There are some codegen changes (due to D136922) but it looks like a net positive everywhere

arsenm accepted this revision.Nov 1 2022, 2:41 PM

LGTM

Pierre-vh updated this revision to Diff 473175.Fri, Nov 4, 2:28 AM

Rebase without D136922, some regressions are back but it's relatively small.

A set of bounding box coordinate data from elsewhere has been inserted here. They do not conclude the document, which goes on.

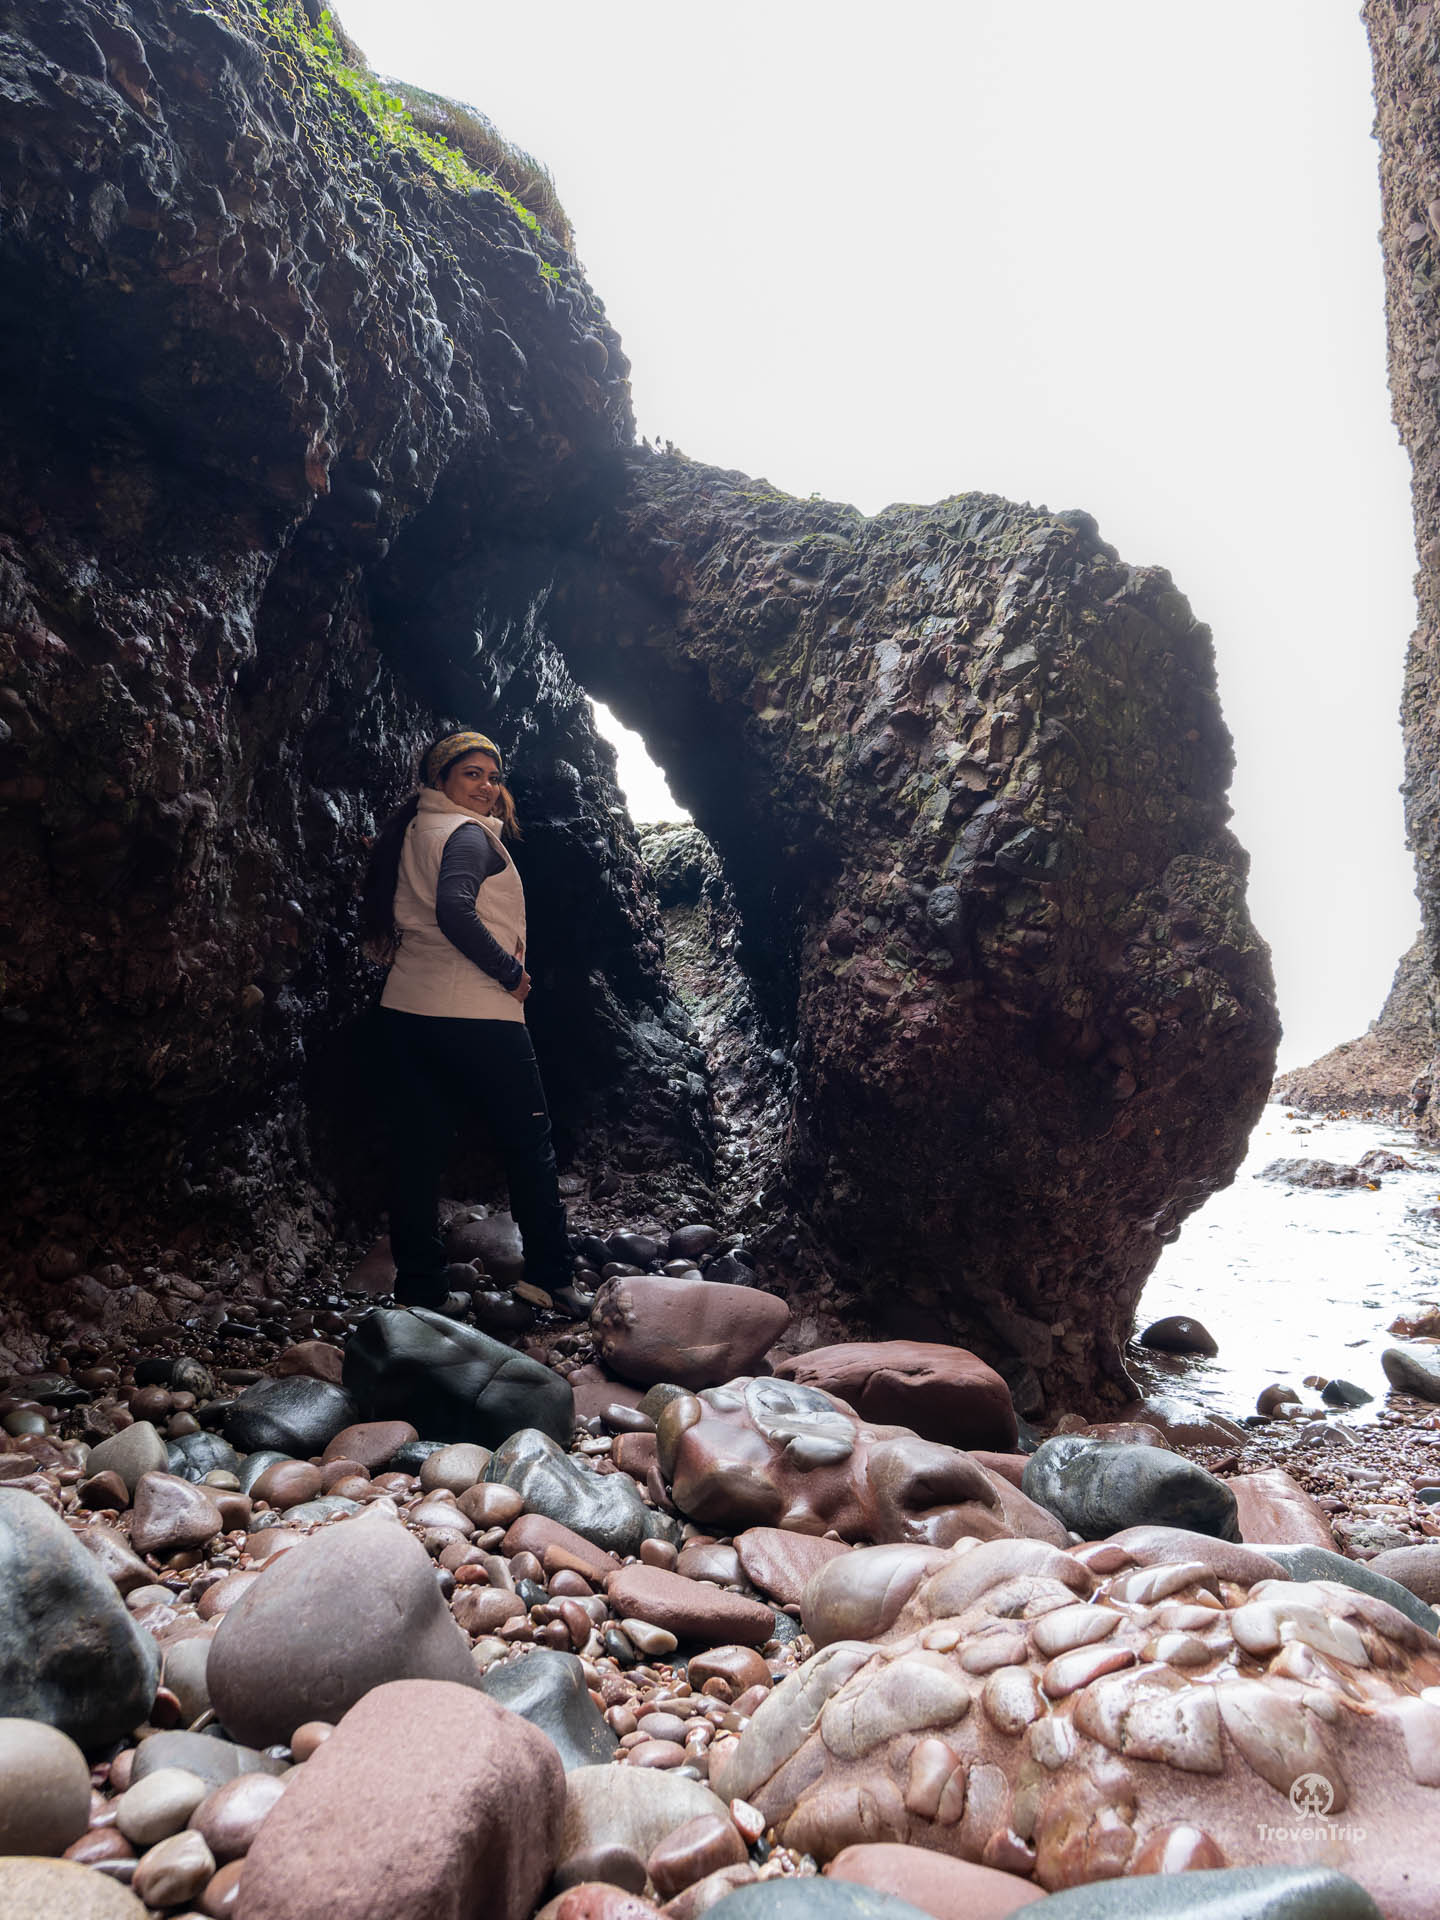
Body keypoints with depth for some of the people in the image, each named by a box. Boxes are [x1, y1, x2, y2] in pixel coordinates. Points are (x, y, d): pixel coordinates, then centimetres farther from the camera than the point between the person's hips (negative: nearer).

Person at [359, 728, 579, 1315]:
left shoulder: (408, 832, 16)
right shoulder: (469, 834, -10)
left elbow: (382, 914, 22)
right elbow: (455, 910, -27)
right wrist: (512, 973, -16)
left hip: (405, 1010, 8)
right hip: (476, 1017, -8)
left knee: (417, 1150, 9)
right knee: (530, 1145, 5)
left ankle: (418, 1287, 15)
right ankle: (553, 1281, 11)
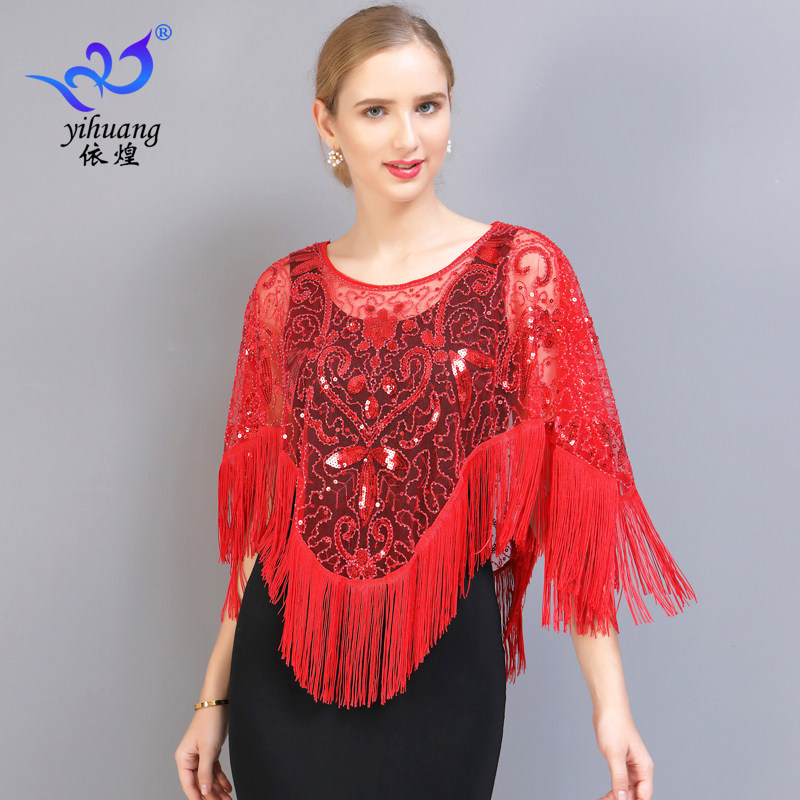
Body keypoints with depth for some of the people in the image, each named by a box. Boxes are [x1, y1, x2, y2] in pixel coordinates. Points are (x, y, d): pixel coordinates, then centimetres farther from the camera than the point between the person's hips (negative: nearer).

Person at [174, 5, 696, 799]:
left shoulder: (523, 272, -6)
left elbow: (571, 495, -7)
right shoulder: (285, 292, 1)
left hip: (443, 663, -2)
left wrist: (610, 699, -13)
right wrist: (215, 695, 9)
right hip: (284, 668, 2)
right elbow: (263, 515, 7)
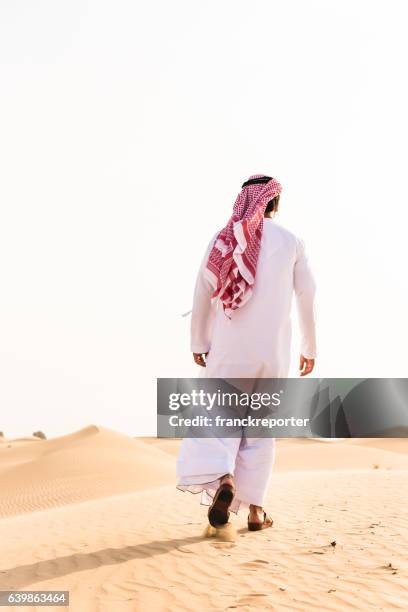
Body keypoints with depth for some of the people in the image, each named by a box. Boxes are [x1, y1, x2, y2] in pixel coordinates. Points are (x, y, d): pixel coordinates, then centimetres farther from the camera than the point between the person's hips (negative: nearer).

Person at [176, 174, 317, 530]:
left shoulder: (223, 240, 2)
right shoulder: (292, 241, 1)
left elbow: (202, 295, 0)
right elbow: (307, 300, 4)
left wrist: (198, 343, 9)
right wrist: (310, 348, 14)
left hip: (229, 345, 0)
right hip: (272, 348, 0)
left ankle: (222, 480, -22)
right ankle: (254, 510, 7)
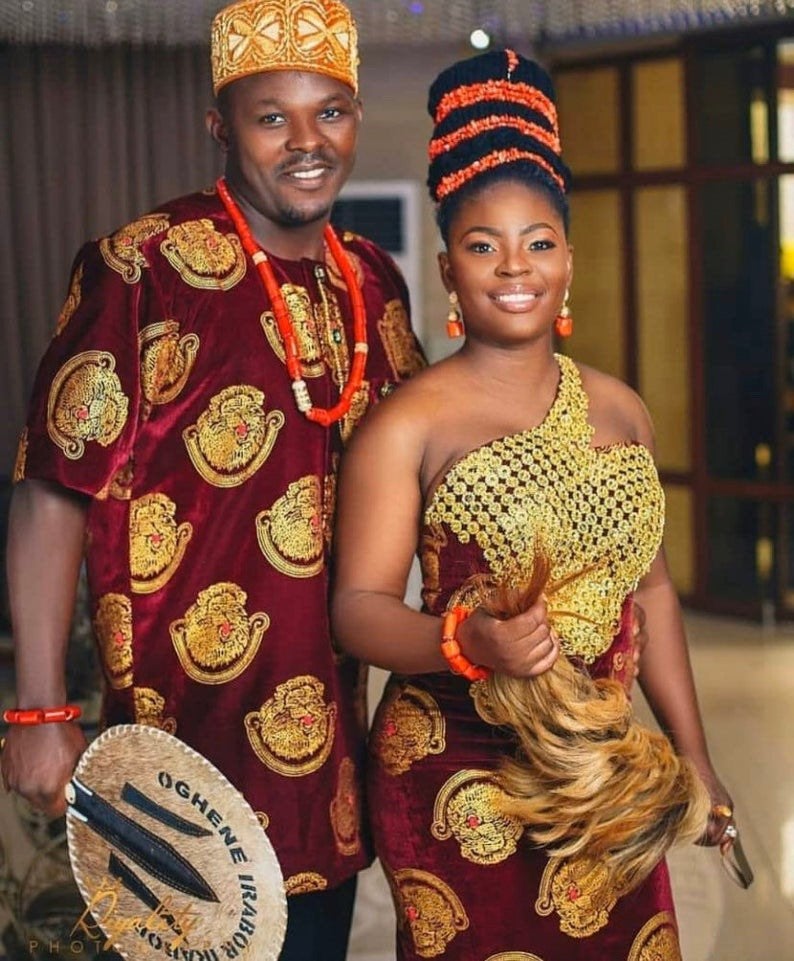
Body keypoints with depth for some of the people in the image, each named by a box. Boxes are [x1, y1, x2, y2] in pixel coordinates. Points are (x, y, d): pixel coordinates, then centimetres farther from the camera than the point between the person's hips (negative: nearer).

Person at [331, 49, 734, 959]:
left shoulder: (618, 409, 8)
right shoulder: (409, 425, -10)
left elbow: (649, 586, 14)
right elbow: (357, 606, -13)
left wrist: (693, 751, 15)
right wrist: (467, 640, -32)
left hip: (604, 772, 5)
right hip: (458, 777, -5)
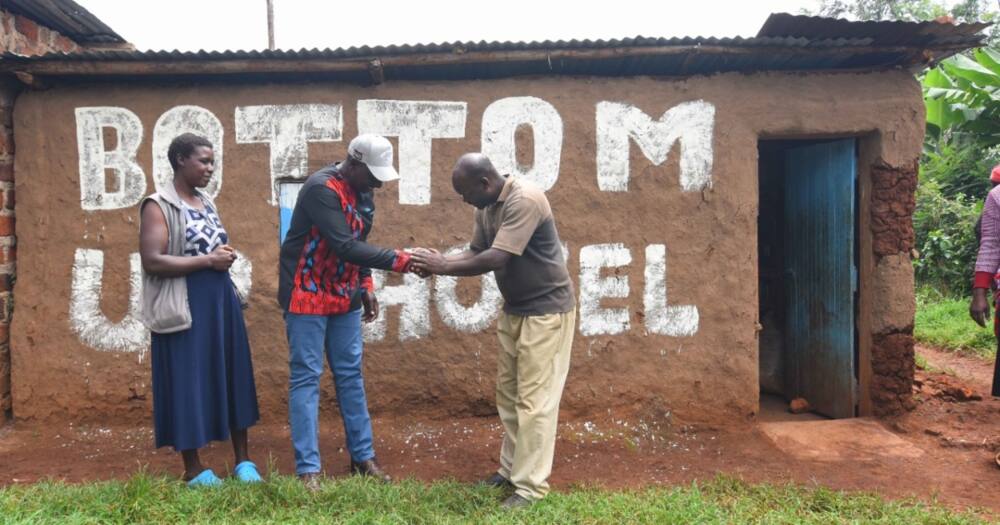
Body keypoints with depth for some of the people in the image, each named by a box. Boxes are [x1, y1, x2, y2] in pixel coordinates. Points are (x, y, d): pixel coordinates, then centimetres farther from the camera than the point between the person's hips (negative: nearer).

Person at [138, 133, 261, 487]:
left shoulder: (208, 203, 14)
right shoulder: (158, 206, -9)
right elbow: (152, 261, -19)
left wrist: (227, 255, 5)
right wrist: (207, 260, -18)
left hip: (221, 300, 8)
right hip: (186, 306, -7)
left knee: (233, 376, 9)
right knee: (189, 382, 1)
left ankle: (242, 460, 20)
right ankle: (193, 468, 16)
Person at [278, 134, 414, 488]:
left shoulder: (361, 192, 4)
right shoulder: (321, 189, -21)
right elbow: (344, 247, -30)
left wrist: (366, 287, 8)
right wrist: (398, 260, -32)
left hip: (344, 297, 8)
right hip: (307, 296, -8)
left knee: (350, 375, 11)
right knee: (305, 377, -2)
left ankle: (362, 457, 21)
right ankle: (308, 469, 4)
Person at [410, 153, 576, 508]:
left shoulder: (524, 200, -24)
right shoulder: (486, 207, 4)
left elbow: (496, 259, -28)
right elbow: (476, 252, 6)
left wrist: (443, 267, -21)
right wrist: (439, 261, -11)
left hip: (546, 309, -9)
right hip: (515, 309, 9)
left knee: (535, 398, -6)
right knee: (508, 393, 13)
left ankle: (531, 485, 2)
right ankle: (511, 468, 26)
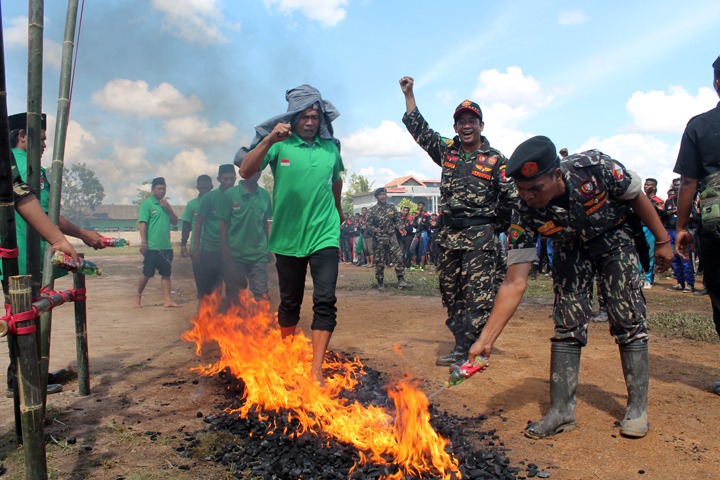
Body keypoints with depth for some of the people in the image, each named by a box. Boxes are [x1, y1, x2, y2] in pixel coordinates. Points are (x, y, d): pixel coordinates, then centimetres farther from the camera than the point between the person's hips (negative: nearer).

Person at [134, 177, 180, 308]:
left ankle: (167, 300, 6)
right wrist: (143, 242, -19)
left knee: (166, 273, 4)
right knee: (147, 274, 1)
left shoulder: (165, 204, 15)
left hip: (166, 247, 6)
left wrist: (168, 208, -2)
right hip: (152, 247, -6)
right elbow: (142, 223, -11)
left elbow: (175, 222, 13)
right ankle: (138, 296, 18)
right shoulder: (147, 204, -4)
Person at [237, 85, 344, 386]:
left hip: (324, 235, 1)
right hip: (287, 236, -1)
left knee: (325, 300, -10)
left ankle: (316, 369, -7)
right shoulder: (280, 144, -5)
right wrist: (268, 141, -29)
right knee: (289, 302, 13)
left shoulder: (330, 146, 5)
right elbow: (245, 171, -17)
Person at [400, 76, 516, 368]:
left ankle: (467, 350, -4)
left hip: (480, 236, -5)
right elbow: (418, 128, 17)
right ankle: (464, 345, 19)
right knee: (450, 292, 9)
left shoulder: (496, 160, 1)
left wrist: (494, 227, -3)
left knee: (479, 295, -8)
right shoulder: (446, 151, 12)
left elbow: (511, 199, -1)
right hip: (449, 234, 5)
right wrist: (408, 94, 14)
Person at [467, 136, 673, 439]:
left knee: (628, 318, -6)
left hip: (614, 237, 0)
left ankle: (638, 406, 9)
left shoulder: (593, 167, -34)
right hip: (571, 249, 1)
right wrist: (486, 339, -35)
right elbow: (514, 282, -30)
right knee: (567, 322, -7)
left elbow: (637, 198, -11)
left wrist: (662, 240, -3)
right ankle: (561, 411, 2)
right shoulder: (524, 213, -30)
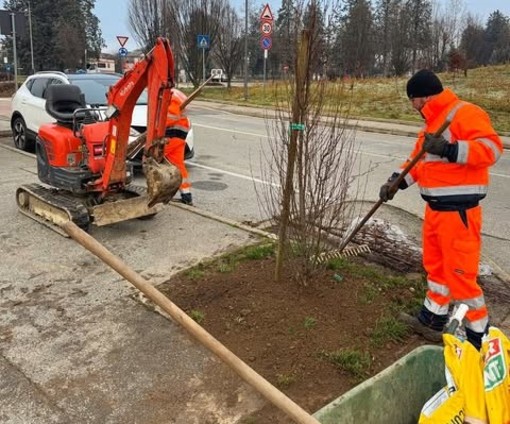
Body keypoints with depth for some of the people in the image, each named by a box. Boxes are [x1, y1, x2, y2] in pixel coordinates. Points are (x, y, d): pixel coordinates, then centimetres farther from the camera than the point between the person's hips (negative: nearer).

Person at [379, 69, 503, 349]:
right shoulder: (432, 123, 15)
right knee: (435, 267, 18)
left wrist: (448, 149, -32)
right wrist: (395, 182, 8)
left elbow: (492, 148, -25)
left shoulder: (464, 113, -15)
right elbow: (418, 160, 20)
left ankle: (479, 334, 13)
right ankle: (432, 320, 33)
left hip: (458, 212, -10)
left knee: (460, 273, -3)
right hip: (435, 208, 10)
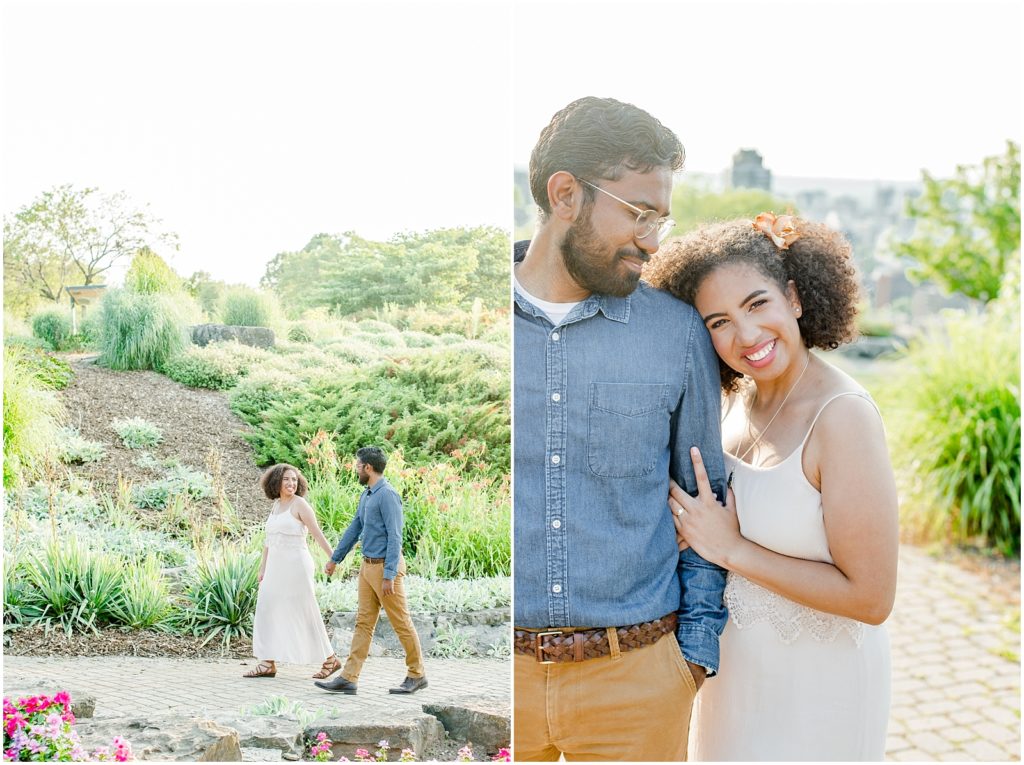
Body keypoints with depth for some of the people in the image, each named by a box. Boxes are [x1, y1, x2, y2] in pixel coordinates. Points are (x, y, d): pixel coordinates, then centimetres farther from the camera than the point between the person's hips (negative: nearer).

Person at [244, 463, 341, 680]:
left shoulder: (300, 503, -8)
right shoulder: (275, 505, 13)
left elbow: (317, 534, -11)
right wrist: (263, 568, 17)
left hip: (295, 565, -7)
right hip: (277, 566, 7)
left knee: (306, 614, -1)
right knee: (267, 611, 1)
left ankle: (330, 660, 11)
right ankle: (268, 664, 4)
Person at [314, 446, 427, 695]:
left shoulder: (388, 495, -18)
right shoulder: (366, 495, 11)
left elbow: (395, 537, -21)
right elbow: (354, 528, 21)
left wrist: (389, 576, -24)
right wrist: (335, 559, 24)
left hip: (385, 567, -9)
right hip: (368, 565, 9)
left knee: (401, 623, 2)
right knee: (363, 622, 8)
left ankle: (417, 674, 14)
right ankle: (348, 678, 9)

Pierre-vh updated this revision to Diff 473579.Sun, Nov 6, 11:48 PM

Abandoning D135145 as we can't really decide whether it's a good or bad thing.
There's a couple of regressions then but nothing blocking landing afaik.
@arsenm can you confirm this is good to land? For the remainingg cases I'll add them to my notes and try to come up with something when time allows

Pierre-vh requested review of this revision.Sun, Nov 6, 11:48 PM
arsenm accepted this revision.Mon, Nov 7, 9:33 AM

Should work to fix these regressions vs. the DAG but they certainly aren't directly related to this

This revision is now accepted and ready to land.Mon, Nov 7, 9:33 AM
This revision was landed with ongoing or failed builds.Tue, Nov 8, 12:02 AM
This revision was automatically updated to reflect the committed changes.